BSD 3-Clause "New" or "Revised" License
702 stars 46 forks source link

Getting diverse outputs when sampling n>1 #18

Closed eaubin closed 7 months ago

eaubin commented 8 months ago

Do you have any suggestions for generating diverse outputs for a context? I've tried different sampling parameters but the it seems that the generated sequences are always the same. E.g.

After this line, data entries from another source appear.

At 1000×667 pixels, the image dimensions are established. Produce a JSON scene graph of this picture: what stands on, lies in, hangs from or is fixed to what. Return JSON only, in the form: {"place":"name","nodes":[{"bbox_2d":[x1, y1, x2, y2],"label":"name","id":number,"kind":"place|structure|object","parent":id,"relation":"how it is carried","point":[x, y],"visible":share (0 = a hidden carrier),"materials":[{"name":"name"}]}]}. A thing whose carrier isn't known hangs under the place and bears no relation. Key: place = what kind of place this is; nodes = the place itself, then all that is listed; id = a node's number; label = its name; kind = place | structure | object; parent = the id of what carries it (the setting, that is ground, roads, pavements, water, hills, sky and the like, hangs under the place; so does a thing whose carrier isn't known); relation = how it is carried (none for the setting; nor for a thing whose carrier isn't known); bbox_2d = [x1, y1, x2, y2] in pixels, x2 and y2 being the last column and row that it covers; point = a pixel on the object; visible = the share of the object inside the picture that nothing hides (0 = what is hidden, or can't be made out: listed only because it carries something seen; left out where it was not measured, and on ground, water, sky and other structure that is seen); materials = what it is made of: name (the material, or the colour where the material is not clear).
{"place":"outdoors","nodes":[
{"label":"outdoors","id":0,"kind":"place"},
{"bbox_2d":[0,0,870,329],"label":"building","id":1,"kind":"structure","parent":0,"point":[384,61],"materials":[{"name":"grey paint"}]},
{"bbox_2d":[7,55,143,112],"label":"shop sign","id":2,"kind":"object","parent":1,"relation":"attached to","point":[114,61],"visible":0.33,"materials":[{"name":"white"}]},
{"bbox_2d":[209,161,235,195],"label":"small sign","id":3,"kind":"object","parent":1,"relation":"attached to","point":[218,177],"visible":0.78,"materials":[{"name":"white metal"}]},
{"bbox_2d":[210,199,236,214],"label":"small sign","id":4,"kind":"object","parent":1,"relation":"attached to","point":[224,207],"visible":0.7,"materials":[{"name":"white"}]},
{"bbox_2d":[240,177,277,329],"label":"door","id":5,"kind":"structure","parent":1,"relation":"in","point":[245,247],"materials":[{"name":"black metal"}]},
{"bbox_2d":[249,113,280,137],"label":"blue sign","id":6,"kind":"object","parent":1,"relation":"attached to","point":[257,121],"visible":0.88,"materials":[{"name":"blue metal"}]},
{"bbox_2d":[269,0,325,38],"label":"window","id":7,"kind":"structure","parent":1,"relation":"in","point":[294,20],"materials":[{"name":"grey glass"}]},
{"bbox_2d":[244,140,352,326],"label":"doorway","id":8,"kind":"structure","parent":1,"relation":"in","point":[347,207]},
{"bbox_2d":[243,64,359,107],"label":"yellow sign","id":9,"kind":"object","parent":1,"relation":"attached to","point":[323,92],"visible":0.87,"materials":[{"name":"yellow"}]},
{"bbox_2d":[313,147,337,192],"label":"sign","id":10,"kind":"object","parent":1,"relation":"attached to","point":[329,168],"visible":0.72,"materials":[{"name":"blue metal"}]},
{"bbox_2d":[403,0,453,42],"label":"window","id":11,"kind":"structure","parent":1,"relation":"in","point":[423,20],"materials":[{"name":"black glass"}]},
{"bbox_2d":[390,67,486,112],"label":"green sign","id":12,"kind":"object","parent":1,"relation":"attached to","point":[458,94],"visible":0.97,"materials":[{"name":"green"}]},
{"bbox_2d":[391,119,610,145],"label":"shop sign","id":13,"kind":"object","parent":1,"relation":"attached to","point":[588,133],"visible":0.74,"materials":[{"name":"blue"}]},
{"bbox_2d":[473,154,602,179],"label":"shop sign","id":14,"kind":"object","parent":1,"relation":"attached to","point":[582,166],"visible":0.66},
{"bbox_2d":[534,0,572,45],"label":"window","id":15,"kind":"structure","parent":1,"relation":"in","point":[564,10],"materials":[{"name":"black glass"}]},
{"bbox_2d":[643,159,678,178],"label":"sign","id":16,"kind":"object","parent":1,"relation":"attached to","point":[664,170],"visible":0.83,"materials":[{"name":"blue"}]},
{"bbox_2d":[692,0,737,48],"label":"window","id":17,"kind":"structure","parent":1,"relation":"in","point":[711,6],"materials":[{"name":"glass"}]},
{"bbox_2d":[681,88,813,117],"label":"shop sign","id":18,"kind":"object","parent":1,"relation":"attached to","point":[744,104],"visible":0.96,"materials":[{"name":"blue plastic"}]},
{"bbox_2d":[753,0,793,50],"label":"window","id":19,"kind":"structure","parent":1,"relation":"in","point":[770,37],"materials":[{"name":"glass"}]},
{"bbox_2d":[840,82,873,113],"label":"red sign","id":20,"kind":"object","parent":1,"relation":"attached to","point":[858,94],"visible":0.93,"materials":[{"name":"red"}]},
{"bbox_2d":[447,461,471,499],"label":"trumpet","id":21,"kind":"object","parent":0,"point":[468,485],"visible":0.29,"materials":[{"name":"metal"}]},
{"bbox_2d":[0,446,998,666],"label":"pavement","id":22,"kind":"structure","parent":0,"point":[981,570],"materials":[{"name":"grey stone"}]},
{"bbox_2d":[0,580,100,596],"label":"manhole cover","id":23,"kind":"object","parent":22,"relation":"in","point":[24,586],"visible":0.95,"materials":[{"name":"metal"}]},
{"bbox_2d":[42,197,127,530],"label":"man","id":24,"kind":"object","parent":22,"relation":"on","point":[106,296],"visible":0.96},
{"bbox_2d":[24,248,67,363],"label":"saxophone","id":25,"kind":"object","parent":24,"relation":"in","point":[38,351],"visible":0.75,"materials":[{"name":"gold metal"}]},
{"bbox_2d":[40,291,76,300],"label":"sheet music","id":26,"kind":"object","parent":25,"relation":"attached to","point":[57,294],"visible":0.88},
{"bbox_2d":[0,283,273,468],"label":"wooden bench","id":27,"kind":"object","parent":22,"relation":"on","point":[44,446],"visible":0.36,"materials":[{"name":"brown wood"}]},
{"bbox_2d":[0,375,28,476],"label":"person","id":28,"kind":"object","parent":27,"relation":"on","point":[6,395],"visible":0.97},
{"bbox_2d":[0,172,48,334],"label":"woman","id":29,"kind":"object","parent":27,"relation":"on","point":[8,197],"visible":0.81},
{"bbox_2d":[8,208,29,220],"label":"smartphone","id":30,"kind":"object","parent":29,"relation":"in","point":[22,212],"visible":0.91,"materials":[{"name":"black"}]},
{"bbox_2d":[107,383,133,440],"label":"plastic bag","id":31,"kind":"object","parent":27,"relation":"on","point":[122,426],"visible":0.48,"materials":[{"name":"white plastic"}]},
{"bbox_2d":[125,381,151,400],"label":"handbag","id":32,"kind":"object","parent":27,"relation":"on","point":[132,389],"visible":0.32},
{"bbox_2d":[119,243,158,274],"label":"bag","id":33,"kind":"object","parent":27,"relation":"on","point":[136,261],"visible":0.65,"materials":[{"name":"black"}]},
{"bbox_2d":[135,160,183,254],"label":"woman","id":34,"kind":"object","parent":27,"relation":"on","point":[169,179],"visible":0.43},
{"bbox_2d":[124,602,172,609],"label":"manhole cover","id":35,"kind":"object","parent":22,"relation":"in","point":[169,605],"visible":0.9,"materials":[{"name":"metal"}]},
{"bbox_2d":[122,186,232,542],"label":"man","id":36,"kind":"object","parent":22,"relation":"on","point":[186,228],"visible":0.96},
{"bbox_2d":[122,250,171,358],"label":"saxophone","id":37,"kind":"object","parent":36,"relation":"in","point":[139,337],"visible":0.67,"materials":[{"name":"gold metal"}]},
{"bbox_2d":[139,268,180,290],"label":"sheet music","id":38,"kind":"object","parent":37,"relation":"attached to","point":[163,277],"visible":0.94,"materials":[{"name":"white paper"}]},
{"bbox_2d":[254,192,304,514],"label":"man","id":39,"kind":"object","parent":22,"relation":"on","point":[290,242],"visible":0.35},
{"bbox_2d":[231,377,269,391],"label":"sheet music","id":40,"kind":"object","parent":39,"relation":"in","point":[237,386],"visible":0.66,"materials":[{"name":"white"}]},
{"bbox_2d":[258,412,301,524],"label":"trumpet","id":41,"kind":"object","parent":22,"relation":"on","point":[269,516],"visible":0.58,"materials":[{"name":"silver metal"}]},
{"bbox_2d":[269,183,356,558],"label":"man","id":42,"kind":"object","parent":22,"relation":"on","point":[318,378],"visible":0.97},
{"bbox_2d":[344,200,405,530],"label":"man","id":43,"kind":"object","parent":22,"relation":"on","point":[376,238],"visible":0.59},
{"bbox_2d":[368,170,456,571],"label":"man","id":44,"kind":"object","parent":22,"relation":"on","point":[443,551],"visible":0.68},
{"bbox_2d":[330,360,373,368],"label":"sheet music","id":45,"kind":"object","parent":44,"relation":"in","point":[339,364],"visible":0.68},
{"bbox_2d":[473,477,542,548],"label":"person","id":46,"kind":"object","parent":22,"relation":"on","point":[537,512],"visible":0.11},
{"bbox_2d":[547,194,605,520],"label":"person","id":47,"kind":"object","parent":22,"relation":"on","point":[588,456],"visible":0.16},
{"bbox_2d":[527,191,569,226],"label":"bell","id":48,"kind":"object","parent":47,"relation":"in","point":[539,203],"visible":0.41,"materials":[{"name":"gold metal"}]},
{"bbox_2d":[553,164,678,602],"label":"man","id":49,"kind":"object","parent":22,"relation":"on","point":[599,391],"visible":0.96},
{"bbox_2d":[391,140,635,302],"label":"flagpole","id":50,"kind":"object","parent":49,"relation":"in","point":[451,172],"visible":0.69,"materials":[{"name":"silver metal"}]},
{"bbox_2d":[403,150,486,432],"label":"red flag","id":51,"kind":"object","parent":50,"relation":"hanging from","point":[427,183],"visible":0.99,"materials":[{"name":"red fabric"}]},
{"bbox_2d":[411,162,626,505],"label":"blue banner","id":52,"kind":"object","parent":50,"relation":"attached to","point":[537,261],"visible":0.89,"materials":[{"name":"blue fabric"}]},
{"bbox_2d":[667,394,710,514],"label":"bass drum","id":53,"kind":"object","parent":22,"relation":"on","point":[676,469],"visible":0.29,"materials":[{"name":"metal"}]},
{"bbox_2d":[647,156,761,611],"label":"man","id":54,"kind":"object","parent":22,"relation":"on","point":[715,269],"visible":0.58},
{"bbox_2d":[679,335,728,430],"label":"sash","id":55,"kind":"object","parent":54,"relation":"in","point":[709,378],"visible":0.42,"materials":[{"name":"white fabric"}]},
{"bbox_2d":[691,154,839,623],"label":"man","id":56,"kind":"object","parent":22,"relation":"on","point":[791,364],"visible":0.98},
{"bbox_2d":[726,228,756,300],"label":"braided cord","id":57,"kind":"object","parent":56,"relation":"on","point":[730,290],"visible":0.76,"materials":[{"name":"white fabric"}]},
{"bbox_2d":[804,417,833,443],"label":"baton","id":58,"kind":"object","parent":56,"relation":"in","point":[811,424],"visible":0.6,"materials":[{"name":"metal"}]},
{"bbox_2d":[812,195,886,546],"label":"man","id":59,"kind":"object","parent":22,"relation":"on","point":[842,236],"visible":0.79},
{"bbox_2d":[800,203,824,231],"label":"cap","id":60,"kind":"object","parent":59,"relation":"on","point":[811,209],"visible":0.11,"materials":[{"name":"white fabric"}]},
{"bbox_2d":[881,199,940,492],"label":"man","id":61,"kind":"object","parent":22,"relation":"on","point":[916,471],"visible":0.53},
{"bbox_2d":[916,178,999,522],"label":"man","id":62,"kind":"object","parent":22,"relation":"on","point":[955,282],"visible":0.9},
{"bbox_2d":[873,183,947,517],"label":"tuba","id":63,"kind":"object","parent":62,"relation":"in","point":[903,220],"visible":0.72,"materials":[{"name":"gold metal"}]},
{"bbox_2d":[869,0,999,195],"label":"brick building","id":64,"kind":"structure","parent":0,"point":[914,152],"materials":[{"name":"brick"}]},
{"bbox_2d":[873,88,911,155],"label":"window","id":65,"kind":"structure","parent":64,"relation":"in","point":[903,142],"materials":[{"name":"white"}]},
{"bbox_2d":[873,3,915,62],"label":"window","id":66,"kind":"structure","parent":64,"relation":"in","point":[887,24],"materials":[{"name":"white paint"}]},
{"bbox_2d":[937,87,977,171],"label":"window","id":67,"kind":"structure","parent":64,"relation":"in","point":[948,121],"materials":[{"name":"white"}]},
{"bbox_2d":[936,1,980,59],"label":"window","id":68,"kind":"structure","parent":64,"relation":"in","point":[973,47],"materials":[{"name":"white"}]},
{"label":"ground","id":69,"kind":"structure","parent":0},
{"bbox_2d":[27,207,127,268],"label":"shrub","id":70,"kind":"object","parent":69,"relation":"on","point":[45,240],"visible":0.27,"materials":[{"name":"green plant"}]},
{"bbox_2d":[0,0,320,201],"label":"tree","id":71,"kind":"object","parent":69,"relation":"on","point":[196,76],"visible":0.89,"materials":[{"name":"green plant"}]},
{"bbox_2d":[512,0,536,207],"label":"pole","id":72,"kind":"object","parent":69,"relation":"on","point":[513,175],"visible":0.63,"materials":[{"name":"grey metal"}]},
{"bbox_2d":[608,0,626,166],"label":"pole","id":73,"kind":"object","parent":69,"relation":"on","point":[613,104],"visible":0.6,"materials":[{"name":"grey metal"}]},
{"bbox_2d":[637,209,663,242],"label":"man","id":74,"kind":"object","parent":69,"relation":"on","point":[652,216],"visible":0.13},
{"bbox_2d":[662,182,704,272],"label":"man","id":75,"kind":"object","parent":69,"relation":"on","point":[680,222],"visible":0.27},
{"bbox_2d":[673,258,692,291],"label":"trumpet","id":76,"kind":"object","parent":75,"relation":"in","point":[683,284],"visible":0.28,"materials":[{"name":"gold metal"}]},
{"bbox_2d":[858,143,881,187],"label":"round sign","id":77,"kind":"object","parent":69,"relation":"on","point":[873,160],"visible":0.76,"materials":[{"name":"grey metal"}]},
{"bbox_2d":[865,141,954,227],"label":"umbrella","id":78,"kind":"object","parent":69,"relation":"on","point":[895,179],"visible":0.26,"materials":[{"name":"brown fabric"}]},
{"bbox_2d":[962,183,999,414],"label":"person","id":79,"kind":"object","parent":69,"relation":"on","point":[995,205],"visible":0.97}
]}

context_dataset= datasets.Dataset.from_list([{"context":"""The Space Shuttle program was the fourth human spaceflight program carried out by the U.S. National Aeronautics and Space Administration (NASA)"""}])
synthetic_dataset = bonito_model.generate_tasks(
    context_dataset,
    context_col="context",
    task_type="exqa",
    sampling_params=SamplingParams(max_tokens=256, top_p=0.5, temperature=1.1, n=3),
)
for r in synthetic_dataset:
    print(r)

will generate

{'input': 'Refer to the passage below and answer the following question:\n\nPassage: The Space Shuttle program was the fourth human spaceflight program carried out by the U.S. National Aeronautics and Space Administration (NASA)\n\nQuestion: What does NASA stand for?', 'output': 'National Aeronautics and Space Administration'}
{'input': 'Refer to the passage below and answer the following question:\n\nPassage: The Space Shuttle program was the fourth human spaceflight program carried out by the U.S. National Aeronautics and Space Administration (NASA)\n\nQuestion: What does NASA stand for?', 'output': 'National Aeronautics and Space Administration'}
{'input': 'Refer to the passage below and answer the following question:\n\nPassage: The Space Shuttle program was the fourth human spaceflight program carried out by the U.S. National Aeronautics and Space Administration (NASA)\n\nQuestion: What does NASA stand for?', 'output': 'National Aeronautics and Space Administration'}
nihalnayak commented 7 months ago

Thank you for catching this bug! I have created a PR to fix this bug.

Besides this bug, to increase the diversity of tasks, I suggest increasing the top_p value from 0.5 to 0.9 or 0.95 and using a slightly longer paragraph.